=== Text provided ===

Originally, "Heartbreaker" was intended to be part of Carey's debut film soundtrack, Glitter, however, after the film's delay, it was included on her album Rainbow. Prior to the song's radio release, Carey spoke of it in an interview: "It's pretty much [in] the classic style of my up-tempo classics like 'Fantasy' or 'Dreamlover,' [...] But it's kind of fun and has a new edge to it, I think, and definitely having Jay-Z takes it to a whole 'nother level. And [DJ] Clue makes it really fun and stuff."

== Recording and lyrics ==
While developing Rainbow, Carey had different ideas for the lead single. After writing the song's core lyrics and producing the main idea and melody, DJ Clue, one of the earlier producers in the project, suggested to Carey the use and incorporation of the hook from "Attack of the Name Game" by Stacy Lattisaw. After agreeing to it, they incorporated Carey's lyrics and melody to the hook, and began recording the song. However, after completing "Heartbreaker", Carey felt it needed a strong male verse, hoping for a rising hip hop artist. She chose to work with Jay-Z and began re-arranging the song as he wrote out his verse. Jay-Z wrote his entire verse and helped produce some of the song's core instrumentals. In an interview with Fred Bronson, Carey spoke of her experience working with Jay-Z:

"It's fun when you can find someone that you can relate to and that you respect. Jay-Z is someone I admire as a writer and as an artist. We could be sitting in the studio, and he can freestyle a rhyme that would be incredible just off the top of his head. He doesn't need a pen and paper. I equate that to a singer who can pick up the mike and riff and ad-lib over a song and take you to a totally new place."

=== Data extract ===

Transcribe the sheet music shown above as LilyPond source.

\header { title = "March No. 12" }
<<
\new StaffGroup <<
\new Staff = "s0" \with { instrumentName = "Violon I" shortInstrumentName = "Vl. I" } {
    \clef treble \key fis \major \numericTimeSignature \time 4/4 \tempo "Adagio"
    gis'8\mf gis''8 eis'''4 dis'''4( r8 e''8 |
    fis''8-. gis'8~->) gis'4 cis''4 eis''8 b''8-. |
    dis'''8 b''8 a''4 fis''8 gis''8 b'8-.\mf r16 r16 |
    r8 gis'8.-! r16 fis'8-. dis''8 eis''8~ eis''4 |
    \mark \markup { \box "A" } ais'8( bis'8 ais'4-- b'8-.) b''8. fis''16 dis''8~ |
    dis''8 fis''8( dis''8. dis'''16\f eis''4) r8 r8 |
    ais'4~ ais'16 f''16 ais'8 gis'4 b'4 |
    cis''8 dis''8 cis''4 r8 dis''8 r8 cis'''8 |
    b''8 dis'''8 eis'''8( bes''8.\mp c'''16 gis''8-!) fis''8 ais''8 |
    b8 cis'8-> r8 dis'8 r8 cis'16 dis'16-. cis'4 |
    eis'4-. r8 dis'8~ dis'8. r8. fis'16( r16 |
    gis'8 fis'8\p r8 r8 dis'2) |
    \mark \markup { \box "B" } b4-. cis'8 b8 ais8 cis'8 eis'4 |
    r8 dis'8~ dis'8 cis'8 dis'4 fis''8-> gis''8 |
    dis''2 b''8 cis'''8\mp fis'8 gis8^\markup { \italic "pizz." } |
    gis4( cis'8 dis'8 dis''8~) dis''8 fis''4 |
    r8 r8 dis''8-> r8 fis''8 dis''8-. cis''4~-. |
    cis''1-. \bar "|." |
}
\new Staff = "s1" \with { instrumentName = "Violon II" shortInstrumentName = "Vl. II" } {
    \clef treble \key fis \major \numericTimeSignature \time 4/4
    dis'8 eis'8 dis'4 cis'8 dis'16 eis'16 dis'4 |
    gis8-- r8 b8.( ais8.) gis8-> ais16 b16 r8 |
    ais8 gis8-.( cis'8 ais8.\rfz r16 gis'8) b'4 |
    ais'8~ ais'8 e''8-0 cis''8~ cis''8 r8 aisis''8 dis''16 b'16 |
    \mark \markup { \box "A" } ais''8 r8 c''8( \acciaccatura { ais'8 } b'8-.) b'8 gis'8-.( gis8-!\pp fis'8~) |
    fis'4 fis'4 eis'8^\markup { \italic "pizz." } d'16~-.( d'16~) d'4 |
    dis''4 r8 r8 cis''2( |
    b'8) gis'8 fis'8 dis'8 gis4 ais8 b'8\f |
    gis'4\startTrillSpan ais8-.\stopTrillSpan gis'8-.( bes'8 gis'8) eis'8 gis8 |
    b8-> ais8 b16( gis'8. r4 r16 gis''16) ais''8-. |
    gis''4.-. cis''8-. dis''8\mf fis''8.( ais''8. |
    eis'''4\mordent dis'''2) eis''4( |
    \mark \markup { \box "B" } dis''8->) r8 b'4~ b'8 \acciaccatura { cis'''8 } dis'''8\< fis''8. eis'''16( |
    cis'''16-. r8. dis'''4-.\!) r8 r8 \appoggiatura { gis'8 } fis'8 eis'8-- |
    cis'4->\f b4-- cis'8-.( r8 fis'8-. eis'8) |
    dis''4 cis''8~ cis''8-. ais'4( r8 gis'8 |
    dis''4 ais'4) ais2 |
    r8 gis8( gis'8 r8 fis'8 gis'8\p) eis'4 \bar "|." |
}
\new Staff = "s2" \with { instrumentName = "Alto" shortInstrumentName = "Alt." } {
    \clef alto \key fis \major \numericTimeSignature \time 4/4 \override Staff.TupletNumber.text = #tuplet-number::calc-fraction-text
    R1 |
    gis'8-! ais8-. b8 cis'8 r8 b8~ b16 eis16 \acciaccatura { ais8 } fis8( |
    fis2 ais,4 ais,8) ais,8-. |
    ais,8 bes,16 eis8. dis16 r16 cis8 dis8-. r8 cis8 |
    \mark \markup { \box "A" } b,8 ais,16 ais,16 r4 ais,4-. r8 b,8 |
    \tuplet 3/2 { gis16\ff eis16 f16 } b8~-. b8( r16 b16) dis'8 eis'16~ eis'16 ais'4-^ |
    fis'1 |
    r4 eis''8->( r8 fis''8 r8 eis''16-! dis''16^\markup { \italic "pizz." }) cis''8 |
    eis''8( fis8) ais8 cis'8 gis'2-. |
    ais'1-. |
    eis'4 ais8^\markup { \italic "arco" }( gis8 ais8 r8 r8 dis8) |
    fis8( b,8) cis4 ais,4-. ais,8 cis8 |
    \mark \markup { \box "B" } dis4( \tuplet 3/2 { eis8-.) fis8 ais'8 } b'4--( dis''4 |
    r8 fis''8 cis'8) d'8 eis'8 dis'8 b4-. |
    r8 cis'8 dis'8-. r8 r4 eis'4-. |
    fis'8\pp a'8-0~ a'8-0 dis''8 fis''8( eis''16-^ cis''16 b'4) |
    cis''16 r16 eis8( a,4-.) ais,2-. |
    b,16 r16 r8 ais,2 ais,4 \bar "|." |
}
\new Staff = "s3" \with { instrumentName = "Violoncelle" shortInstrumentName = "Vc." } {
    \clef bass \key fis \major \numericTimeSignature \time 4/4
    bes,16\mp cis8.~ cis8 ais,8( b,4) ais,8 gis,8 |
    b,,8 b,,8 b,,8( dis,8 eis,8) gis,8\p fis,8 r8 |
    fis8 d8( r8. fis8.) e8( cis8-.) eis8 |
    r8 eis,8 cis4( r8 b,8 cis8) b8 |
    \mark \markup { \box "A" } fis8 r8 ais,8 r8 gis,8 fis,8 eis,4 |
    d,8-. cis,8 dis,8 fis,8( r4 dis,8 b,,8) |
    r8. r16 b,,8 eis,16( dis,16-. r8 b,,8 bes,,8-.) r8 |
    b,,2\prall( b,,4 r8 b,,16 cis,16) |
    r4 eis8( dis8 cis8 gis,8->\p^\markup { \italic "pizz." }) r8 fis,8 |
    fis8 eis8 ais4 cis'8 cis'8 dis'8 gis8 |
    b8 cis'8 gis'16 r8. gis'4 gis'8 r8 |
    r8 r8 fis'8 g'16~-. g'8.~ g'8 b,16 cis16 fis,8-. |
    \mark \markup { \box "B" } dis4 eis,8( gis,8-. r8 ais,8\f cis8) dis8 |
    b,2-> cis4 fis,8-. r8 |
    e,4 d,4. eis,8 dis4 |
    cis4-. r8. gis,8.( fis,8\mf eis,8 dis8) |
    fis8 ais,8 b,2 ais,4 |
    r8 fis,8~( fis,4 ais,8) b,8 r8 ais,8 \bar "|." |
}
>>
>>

===

■ **Requirement A**
Using the text on "Heartbreaker," answer each of the following:
(i) For which film soundtrack was the song originally intended?
(ii) Whose hook did DJ Clue suggest incorporating into the song?
(iii) According to Carey, what does Jay-Z not need in order to freestyle a rhyme?
■ **Requirement B**
Carry on the text about the song "Heartbreaker" from the point at which it stops.

■ **Expected answer A**
(i) Glitter, Carey's debut film soundtrack.
(ii) The hook from "Attack of the Name Game" by Stacy Lattisaw.
(iii) A pen and paper.

■ **Expected answer B**
Aside from her work with Clue and Jay-Z, Carey's longtime friend and background singer Trey Lorenz also took part in the song's production. He provided the back-up vocals in the song, and took part in several small areas of the development of Rainbow. When interviewed by Bronson, Carey spoke highly of Lorenz, "He's an amazing writer and singer, he's so influenced by the old school stuff, yet he's so current. He's known me since before my first album, and he's a great, loyal friend." Aside from the use of the sample and Jay-Z's verses, "Heartbreaker" contains strong female-empowering lyrics, which Carey wrote as a sort of anthem, especially because she felt that she personally has been in a similar predicament in the past.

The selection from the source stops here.